▸ **Aufgabe A**:
Zieh aus den Datensätzen jede Zeile heraus, in der das Wort „trachea“ vorkommt, und gib diese Zeilen unverändert wieder.

▸ **Ausgewählte Textstelle**:
######

Vor dem Hintergrund der verkehrspolitisch geförderten Multimodalität wird der ÖV zunehmend breiter definiert, indem auch alternative Bedienformen, Taxen bis hin zu öffentlichen Fahrrädern und öffentlichen Autos als Teil eines neuen individualisierten ÖV gesehen werden.
ITS Intelligent Transportation Systems (ITS) ist der Oberbegriff für Transportsysteme, die Informations- und Kommunikationstechnologie zur Unterstützung des Betriebes einsetzen. ITS-Funktionen unterstützen den Fahrer eines Transportmittels, sie sind damit deutlich von automatischen Transportsystemen zu differenzieren, die auf einen fahrerlosen Betrieb abstellen. Die wichtigsten neuen und zum Teil noch in Entwicklung befindlichen Anwendungsfelder zielen auf (1) Verkehrs- und Transportmanagement (Verkehrsinformationen, Verkehrslenkung, Verkehrs- und Parkleitsysteme, automatische Unfallmeldungen, Meldesysteme zum Gefahrgutmonitoring); (2) Elektronische Systeme zur Gebührenerhebung; (3) Nutzung öffentlicher Verkehrsmittel (dynamische Fahrgastinformationen, Reservierung, spezifische Informationssysteme für Fahrradfahrer und Fußgänger, Steuerung individueller öffentlicher Verkehrsmittel); (4) Systeme zur Unterstützung der Fahrzeugsicherheit (Kollisionsdetektoren, Sektorisierung von Verkehrswegen).

######

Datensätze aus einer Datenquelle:
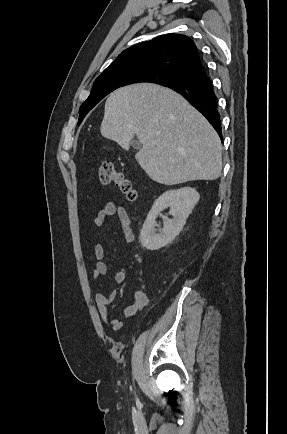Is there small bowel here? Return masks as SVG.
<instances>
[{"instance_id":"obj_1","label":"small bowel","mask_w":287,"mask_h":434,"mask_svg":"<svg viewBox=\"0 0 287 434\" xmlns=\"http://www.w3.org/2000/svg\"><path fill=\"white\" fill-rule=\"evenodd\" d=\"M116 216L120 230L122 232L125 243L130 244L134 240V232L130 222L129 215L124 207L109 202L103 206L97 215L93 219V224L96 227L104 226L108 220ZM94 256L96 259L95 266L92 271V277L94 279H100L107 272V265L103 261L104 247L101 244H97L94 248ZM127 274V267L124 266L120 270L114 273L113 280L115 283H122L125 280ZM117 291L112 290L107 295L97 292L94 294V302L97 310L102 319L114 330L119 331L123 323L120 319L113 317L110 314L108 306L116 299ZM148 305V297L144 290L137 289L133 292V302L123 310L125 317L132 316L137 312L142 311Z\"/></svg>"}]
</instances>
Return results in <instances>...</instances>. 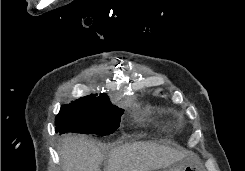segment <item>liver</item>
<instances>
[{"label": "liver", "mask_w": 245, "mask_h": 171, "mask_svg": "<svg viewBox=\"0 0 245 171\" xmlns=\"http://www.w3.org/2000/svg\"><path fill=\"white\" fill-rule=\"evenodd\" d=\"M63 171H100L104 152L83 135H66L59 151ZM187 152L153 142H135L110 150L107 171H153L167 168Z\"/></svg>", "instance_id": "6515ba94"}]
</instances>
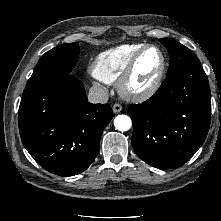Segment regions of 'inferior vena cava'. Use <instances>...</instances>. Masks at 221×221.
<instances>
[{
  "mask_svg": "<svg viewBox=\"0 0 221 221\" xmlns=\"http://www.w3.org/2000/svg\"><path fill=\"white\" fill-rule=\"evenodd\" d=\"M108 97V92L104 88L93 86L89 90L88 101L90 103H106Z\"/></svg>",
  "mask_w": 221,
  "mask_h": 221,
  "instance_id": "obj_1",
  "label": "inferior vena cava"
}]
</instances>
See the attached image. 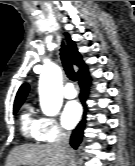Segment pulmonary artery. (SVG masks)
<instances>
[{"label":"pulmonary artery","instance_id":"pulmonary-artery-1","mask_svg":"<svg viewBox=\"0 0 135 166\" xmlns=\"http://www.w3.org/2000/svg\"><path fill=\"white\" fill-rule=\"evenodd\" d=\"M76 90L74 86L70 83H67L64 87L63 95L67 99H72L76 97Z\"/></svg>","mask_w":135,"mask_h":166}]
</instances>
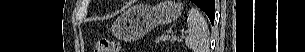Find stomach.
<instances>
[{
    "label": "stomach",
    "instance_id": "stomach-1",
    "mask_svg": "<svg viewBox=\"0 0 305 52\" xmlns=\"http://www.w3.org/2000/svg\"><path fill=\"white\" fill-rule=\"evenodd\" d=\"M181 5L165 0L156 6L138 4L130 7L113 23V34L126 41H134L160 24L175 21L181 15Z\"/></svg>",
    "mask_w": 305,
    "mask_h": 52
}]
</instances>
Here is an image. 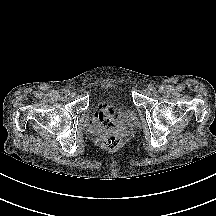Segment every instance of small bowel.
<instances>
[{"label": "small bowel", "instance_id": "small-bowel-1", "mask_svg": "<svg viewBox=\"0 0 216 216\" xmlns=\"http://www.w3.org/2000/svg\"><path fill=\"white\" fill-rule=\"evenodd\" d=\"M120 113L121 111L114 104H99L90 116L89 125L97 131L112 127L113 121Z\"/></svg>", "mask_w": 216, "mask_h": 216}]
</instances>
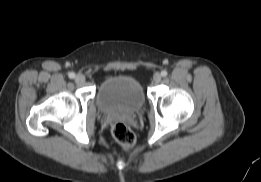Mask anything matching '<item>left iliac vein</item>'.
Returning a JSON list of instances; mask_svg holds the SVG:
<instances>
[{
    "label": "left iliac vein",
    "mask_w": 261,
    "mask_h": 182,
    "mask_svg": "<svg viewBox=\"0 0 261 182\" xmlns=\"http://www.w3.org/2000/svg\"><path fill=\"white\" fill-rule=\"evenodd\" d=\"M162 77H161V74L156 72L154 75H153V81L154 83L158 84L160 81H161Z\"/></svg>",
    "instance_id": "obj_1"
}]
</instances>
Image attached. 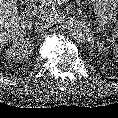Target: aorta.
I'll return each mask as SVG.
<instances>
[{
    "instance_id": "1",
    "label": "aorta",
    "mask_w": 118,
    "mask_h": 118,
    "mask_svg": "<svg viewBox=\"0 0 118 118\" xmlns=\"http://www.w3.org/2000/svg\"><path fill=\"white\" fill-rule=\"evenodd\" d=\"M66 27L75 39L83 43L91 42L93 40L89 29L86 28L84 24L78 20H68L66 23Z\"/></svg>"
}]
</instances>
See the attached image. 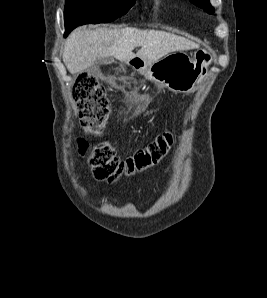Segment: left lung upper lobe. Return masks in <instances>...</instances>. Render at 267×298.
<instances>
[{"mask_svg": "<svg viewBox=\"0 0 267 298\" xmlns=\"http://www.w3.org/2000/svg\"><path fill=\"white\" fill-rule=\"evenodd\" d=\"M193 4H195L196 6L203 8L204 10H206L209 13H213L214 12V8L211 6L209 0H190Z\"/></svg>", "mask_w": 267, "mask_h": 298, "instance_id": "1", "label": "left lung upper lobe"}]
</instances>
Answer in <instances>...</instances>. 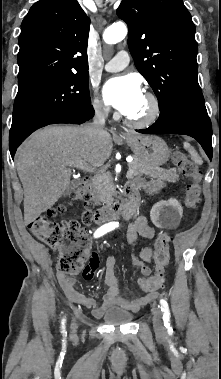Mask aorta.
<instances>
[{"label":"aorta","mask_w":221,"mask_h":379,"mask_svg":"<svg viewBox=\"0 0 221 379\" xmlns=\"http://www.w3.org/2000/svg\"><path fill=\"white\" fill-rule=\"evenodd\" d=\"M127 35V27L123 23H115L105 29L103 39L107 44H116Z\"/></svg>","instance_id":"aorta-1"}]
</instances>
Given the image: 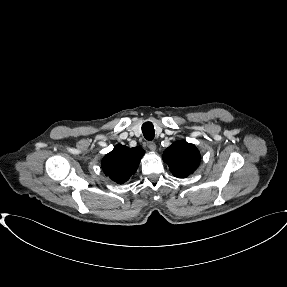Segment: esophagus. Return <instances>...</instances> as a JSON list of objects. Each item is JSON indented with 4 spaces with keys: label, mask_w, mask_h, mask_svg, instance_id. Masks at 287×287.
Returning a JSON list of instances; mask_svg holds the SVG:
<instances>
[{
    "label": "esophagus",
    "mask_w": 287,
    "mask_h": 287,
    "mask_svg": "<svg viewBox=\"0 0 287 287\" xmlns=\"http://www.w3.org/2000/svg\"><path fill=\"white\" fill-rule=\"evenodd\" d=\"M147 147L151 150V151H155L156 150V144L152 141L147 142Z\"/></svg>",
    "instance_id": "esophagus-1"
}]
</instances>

######

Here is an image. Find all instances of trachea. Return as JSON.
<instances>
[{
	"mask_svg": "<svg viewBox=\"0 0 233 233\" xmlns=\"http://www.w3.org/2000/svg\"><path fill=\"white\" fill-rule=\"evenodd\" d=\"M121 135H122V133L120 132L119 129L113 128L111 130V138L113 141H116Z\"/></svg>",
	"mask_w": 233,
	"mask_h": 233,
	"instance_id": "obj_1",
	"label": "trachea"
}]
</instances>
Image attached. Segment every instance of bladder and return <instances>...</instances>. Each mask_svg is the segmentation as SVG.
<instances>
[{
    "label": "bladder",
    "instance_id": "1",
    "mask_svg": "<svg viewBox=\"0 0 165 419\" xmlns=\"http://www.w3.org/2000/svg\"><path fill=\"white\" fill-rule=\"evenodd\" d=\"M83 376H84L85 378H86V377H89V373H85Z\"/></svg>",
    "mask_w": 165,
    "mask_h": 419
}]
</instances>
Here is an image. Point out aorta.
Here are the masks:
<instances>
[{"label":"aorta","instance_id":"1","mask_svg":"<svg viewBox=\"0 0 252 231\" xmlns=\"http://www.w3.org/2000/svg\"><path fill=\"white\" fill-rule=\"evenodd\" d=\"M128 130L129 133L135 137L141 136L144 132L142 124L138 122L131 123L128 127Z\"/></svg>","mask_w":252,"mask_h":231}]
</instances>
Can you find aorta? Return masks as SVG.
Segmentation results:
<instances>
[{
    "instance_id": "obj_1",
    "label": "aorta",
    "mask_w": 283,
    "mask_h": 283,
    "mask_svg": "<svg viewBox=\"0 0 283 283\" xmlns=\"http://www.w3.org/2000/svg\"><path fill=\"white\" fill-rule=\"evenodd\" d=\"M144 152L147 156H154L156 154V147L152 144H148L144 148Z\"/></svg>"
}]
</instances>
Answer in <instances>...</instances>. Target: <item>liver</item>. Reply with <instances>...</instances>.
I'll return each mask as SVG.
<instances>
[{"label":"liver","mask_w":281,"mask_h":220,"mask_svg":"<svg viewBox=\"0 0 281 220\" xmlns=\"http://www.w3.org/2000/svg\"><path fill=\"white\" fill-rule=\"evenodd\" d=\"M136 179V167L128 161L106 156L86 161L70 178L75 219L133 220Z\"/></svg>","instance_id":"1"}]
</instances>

######

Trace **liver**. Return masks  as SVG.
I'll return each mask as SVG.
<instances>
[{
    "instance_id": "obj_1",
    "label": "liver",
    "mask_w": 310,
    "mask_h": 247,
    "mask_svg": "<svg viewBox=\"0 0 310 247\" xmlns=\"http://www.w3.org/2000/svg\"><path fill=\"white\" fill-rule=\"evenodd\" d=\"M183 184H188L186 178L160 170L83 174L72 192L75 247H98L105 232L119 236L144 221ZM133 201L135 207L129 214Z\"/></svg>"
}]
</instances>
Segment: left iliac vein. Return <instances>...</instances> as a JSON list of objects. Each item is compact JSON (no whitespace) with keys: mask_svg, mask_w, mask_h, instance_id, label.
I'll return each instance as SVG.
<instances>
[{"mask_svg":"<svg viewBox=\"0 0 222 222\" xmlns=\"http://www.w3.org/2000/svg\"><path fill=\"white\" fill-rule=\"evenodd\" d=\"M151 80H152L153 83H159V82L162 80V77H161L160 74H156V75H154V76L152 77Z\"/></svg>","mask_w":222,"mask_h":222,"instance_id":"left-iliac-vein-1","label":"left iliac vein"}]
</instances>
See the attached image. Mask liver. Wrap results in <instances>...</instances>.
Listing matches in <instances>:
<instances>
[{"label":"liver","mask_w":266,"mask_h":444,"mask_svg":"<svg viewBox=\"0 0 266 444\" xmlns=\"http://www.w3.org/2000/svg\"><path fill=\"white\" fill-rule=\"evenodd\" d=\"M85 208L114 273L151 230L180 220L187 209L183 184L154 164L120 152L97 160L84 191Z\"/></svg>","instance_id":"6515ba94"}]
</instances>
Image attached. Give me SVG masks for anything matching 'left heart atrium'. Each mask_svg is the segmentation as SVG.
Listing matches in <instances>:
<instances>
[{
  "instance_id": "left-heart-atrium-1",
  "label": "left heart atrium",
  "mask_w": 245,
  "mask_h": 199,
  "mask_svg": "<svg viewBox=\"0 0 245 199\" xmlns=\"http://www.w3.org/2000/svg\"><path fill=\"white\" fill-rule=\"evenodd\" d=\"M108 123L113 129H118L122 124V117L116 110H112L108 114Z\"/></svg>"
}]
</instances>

######

▸ **Aufgabe B**:
Erkläre in ein bis drei Sätzen, warum die ausgewählte Textstelle ITS deutlich von automatischen Transportsystemen abgrenzt.

▸ **Lösung A**:
Here is an image. Find all instances of trachea. Return as JSON.
	"label": "trachea"

▸ **Lösung B**:
ITS-Funktionen unterstützen den Fahrer eines Transportmittels. Automatische Transportsysteme sind dagegen auf einen fahrerlosen Betrieb ausgelegt, weshalb beide deutlich voneinander zu unterscheiden sind.